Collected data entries
☆ ☆ ☆ ☆ ☆ ☆ ☆

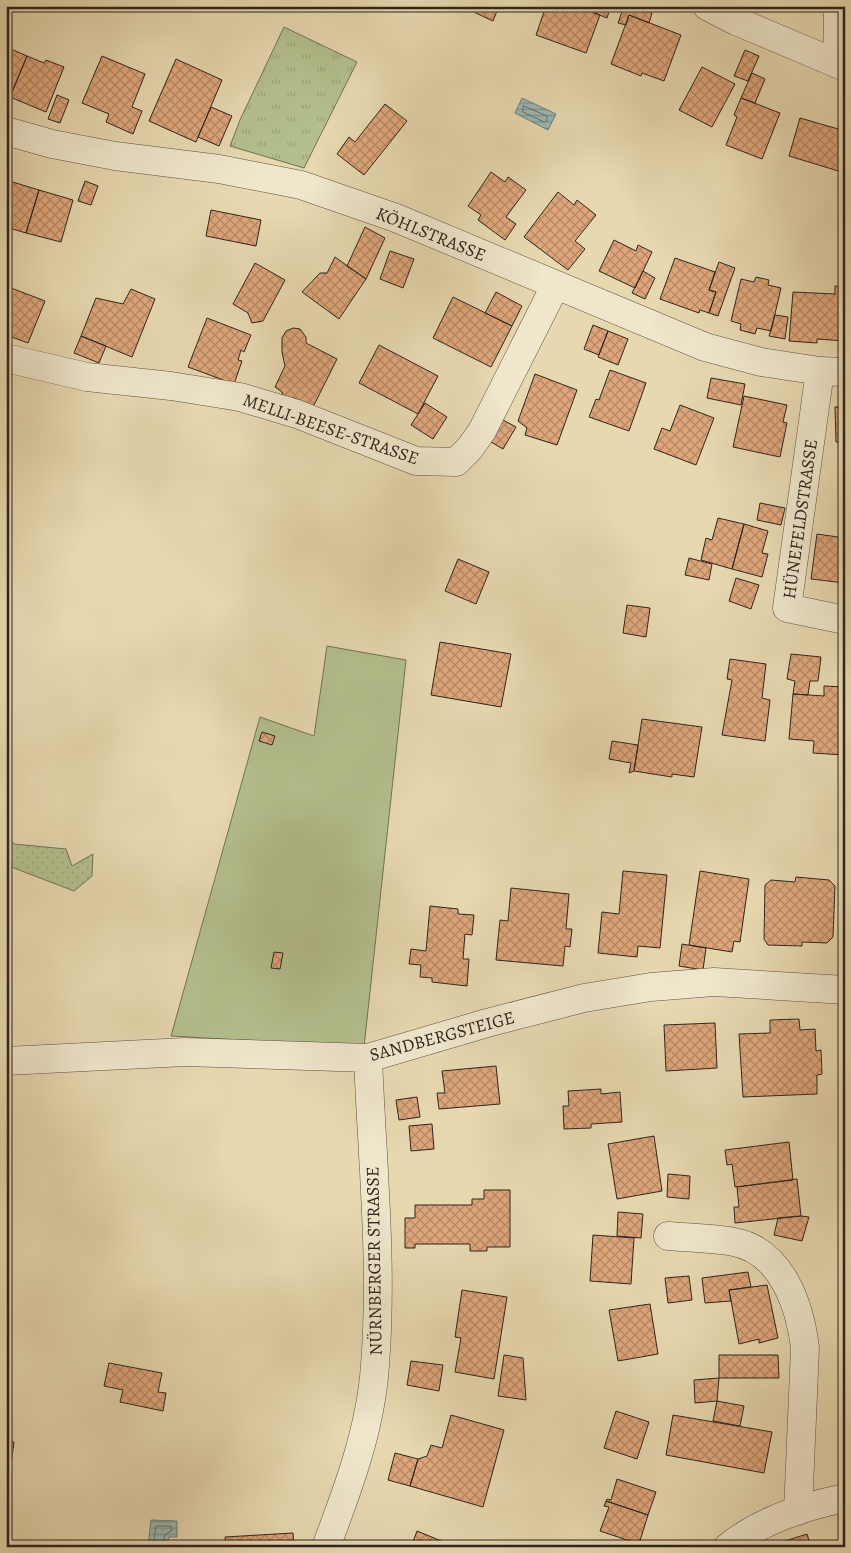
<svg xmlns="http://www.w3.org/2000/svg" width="851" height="1553" font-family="Alegreya,serif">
	<defs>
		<pattern id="grass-dots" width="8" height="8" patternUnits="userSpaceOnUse" patternTransform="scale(1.25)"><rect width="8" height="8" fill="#b3bf8d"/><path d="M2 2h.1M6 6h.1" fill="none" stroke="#9aa479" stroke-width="1.8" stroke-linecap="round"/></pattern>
		<pattern id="park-tufts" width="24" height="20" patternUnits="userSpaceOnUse" patternTransform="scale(1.25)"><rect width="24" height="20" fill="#b3bf8d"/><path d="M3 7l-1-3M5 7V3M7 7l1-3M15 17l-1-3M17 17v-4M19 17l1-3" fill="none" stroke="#9aa479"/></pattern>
		<pattern id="water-rules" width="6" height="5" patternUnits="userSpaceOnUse" patternTransform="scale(1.25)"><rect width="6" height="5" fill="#9ab8b5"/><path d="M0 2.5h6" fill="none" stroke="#7e9593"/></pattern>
		<pattern id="building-cross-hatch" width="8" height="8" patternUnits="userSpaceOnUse" patternTransform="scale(1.25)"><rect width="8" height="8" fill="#dfa67b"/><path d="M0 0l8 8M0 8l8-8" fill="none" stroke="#b58764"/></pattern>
	</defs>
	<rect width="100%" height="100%" fill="#e7d8b0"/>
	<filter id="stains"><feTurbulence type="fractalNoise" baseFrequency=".004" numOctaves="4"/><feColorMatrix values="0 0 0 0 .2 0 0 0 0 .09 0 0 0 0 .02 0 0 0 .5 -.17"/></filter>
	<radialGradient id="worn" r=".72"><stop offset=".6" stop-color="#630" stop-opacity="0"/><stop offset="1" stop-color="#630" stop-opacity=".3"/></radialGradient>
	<path fill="url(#grass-dots)" stroke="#717256" d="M6,833l8,11 52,5 6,17 21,-12 -1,22 -18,15 -68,-26z"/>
	<path fill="url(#park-tufts)" stroke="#717256" d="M284,27l73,35 -53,106 -74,-22 10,-26z"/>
	<path fill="#b3bf8d" stroke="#717256" d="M327,646l79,14 -42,387 -193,-11 89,-319 54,19z"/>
	<path fill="url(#water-rules)" stroke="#6f7d79" d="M522,98l34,16 -8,16 -33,-17z
		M151,1520l26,1v16h-8l-3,10h-18z"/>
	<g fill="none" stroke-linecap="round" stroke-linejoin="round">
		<path stroke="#646e6a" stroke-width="1" d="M524,106l23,10v5l-3,1 -21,-10z
			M153,1547l3,-21h15l1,4 -7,5 -3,12"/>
	</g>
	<path fill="url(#building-cross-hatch)" stroke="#2f241e" d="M461,6h38l-6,15z
		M546,6h30l24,9 -14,38 -50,-18z
		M585,6h26l-4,12 -23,-9z
		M624,6h11l17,7 -3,10 -20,-8 -3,10 -8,-2z
		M629,15l52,20 -17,46 -22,-8 -1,3 -30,-12z
		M6,47l21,9 -17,41 -4,-2z
		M745,50l14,6 -11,25 -14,-5z
		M27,56l17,7 2,-3 18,7 -18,45 -36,-15z
		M102,56l43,18 -13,33 10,4 -9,23 -27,-12 3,-8 -27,-11z
		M176,59l46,21 -26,62 -47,-21z
		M702,67l33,17 -23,43 -33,-17z
		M752,73l13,6 -10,24 -14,-5z
		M57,95l12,5 -9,23 -12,-4z
		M741,98l39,15 -18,46 -36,-14 11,-28 -3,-2z
		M385,104l22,17 -43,54 -27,-21 12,-17 6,5z
		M211,107l21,9 -13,30 -21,-9z
		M800,118l45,13v42l-56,-17z
		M491,172l14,10 3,-5 18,13 -20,27 10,7 -11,16 -27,-20 3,-5 -13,-9z
		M6,180l33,10 -13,43 -20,-6z
		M85,181l13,5 -7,19 -13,-4z
		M39,190l34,10 -12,42 -35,-9z
		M558,192l16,13 3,-5 19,15 -21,26 10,8 -17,21 -44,-33z
		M211,210l50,10 -5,26 -50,-10z
		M365,227l20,11 -19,41 -19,-13z
		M614,240l22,11 2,-6 14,7 -17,36 -36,-17z
		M390,251l24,8 -11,29 -23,-9z
		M335,257l31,22 -27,40 -37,-27 18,-19h7z
		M675,258l40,14 -6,18 7,2 -7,21 -9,-3 -1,3 -39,-14z
		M719,262l16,6 -17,48 -9,-3 7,-21 -7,-2z
		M255,263l30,17 -22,41 -11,2 -4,-10 -15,-9z
		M643,271l12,7 -10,21 -13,-6z
		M756,277l13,3 -1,5 13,3 -10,43 -14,-3 -2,6 -15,-4 1,-6 -10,-3 10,-42 13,3z
		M6,286l39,15 -17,42 -22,-8z
		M835,286l10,1v54l-28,-2v4l-28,-2 4,-49 42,2z
		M131,289l24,10 -23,58 -51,-21 15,-38 27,6z
		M496,292l26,14 -10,20 -27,-13z
		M453,297l59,29 -21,41 -58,-29z
		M775,315l13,2 -3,22 -16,-3z
		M207,318l44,17 -7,17 -3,-2 -3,10 4,1 -8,23 -46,-17z
		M593,325l15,6 -9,24 -15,-6z
		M293,328l7,1 6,8v6l31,16 -24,48 -19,-9 -5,2 -6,-1 -1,-7 -7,-5 10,-21 -3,-14v-14l4,-7z
		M608,331l20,8 -10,26 -20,-8z
		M81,336l25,10 -7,17 -25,-10z
		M379,345l59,31 -20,38 -59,-31z
		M610,370l36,13 -17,48 -40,-14 7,-18 3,1z
		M535,374l42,16 -20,55 -32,-10 2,-7 -9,-7z
		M711,378l34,6 -4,21 -34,-7z
		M744,396l43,9 -4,17 4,1 -7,34 -47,-10z
		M425,403l22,14 -14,22 -22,-14z
		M680,405l34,13 -18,47 -42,-16 8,-21 8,3z
		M835,407h10v35h-9z
		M503,420l13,7 -13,22 -12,-7z
		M760,503l25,5 -4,17 -24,-5z
		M718,518l26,6 -12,45 -31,-9 5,-22 6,2z
		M744,524l24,7 -6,22 6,1 -6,23 -30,-8z
		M817,534l28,4v45l-34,-4z
		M689,558l23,6 -3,16 -24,-5z
		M458,559l31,13 -13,32 -31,-13z
		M736,578l23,7 -8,24 -22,-8z
		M627,605l23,3 -4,29 -23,-4z
		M440,642l71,12 -10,53 -70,-12z
		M791,654l30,3 -3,24h-8l-2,14 -15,-1 2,-13 -8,-2z
		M730,659l36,5 -4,34 8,2 -5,41 -43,-6 10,-55 -5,-1z
		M824,686l21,1 -1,68 -31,-2 1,-12 -25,-2 4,-45 31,2z
		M642,719l60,8 -8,50 -22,-3v3l-38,-6z
		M262,732l13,4 -3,9 -13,-4z
		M612,741l26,4 -4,26 -5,2 2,-10 -22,-4z
		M623,871l44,4 -7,73 -22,-2 -1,11 -39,-4 4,-41 17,2z
		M700,871l49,8 -9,63 -6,-1 -2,11 -43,-7z
		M796,877l33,3 6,6 -2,51 -6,6 -25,-1v4l-34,-1 -4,-6 1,-54 6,-5 24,2z
		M511,888l58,6 -3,35h6l-2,18 -5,-1 -2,20 -67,-6 4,-40 8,1z
		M430,906l28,3v5l16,1 -2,20 -7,-1 -2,25h6l-2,27 -35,-4v-4l-12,-1 1,-12 -12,-1 2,-15 15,2z
		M682,944l24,4 -3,22 -24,-4z
		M274,952l9,1 -3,16 -9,-1z
		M799,1019l1,11 15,-1 1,22 5,-1 1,24 -5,1v19l-74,3 -4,-63 31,-1v-13z
		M715,1023l2,45 -51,3 -2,-46z
		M496,1066l4,38 -61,5 -2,-16h8l-3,-22z
		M601,1089v5l19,-2 2,30 -31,2v4l-27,1 -1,-23h6l-1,-15z
		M417,1097l3,20 -21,3 -3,-20z
		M432,1124l2,25 -23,2 -2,-25z
		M654,1136l8,55 -45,8 -9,-55z
		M789,1142l4,38 -58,7 -3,-23 -5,1 -2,-15z
		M668,1174l22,2 -1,23 -22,-2z
		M797,1179l4,37 -66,7 -1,-16h5l-2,-20z
		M484,1190h26v57h-23v4h-17v-7h-55v4h-10v-30h10v-13h57v-6h12z
		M618,1212l25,2 -2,24 -24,-2z
		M801,1216l8,1 -7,24 -28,-6 4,-17z
		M593,1235l41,3 -3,46 -41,-3z
		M748,1272l3,15 -22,3 2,11 -26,2 -3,-25z
		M689,1276l3,24 -24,3 -3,-25z
		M767,1285l11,53 -19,5v-4l-20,5 -10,-54z
		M462,1290l45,7 -13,82 -39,-7 6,-34 -6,-1z
		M650,1304l8,50 -40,7 -9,-51z
		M504,1355l19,3 3,42 -28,-4z
		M719,1355h59l1,23h-60z
		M411,1361l32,4 -4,26 -32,-6z
		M109,1363l53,10 -4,19 8,1 -3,18 -43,-9 3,-12 -19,-4z
		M719,1378l-2,23 -22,2 -1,-23z
		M717,1401l27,5 -4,20 -27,-5z
		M616,1411l33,11 -12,37 -33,-11z
		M451,1415l53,15 -21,77 -73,-21 8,-27 9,-3 4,-11 11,3z
		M673,1415l99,17 -8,41 -98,-18z
		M6,1420l6,1 -2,20h-4z
		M6,1441l8,1 -5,37 -3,-1z
		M395,1453l23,6 -8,27 -22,-6z
		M617,1479l39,13 -8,23 -42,-14 1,-2 4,1z
		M606,1501l42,14 -9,29 -39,-13 9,-24 -5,-1z
		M417,1531l39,16h-45z
		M293,1533l1,14h-68l-1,-10z
		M807,1534l4,13h-27l-2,-5z"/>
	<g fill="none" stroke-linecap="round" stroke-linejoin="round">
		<g stroke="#5d5142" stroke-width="29">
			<path id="minor" d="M707,6l29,15 109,46
				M836,6l2,7 -1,51
				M6,131l46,13 63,12 104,13 82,16 95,33 309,129 56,15 59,9 25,1
				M6,358l81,19 84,9 69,11 57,17 119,47 40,1 14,-14 12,-17 73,-145
				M820,371l-33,237 58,12
				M6,1061l179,-9 183,6 119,-35 97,-25 67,-11 63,-5 131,8
				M668,1236c22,2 45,2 66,6 48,9 66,64 71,106l-7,163
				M326,1547c22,-58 45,-119 49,-182 8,-102 -3,-206 -7,-307
				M728,1547c32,-26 77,-41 117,-49"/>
		</g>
		<use href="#minor" stroke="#efe6cc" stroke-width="28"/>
	</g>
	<g text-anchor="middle" stroke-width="4.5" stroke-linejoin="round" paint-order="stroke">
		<g font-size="18" fill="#2f241e" stroke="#efe6cc">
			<text transform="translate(431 234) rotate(22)" y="6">KÖHLSTRASSE</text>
			<text transform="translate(331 429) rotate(19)" y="6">MELLI-BEESE-STRASSE</text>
			<text transform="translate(800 519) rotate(-82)" y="6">HÜNEFELDSTRASSE</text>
			<text transform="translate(442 1036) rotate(-15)" y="6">SANDBERGSTEIGE</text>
			<text transform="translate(374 1261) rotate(-91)" y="6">NÜRNBERGER STRASSE</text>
		</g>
	</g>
	<rect width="851" height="1553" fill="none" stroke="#e7d8b0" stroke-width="25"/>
	<rect x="8" y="8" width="836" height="1538" fill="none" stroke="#2f241e" stroke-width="2.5"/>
	<rect x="12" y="12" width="826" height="1528" fill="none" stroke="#2f241e"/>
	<rect width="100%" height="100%" filter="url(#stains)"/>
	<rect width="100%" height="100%" fill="url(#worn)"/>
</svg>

☆ ☆ ☆ ☆ ☆ ☆ ☆

_WHAT TO WORK ON_:
Give a count of the lines above that include the word "filter", and add nothing to it.

_SOLVED PROBLEM_:
2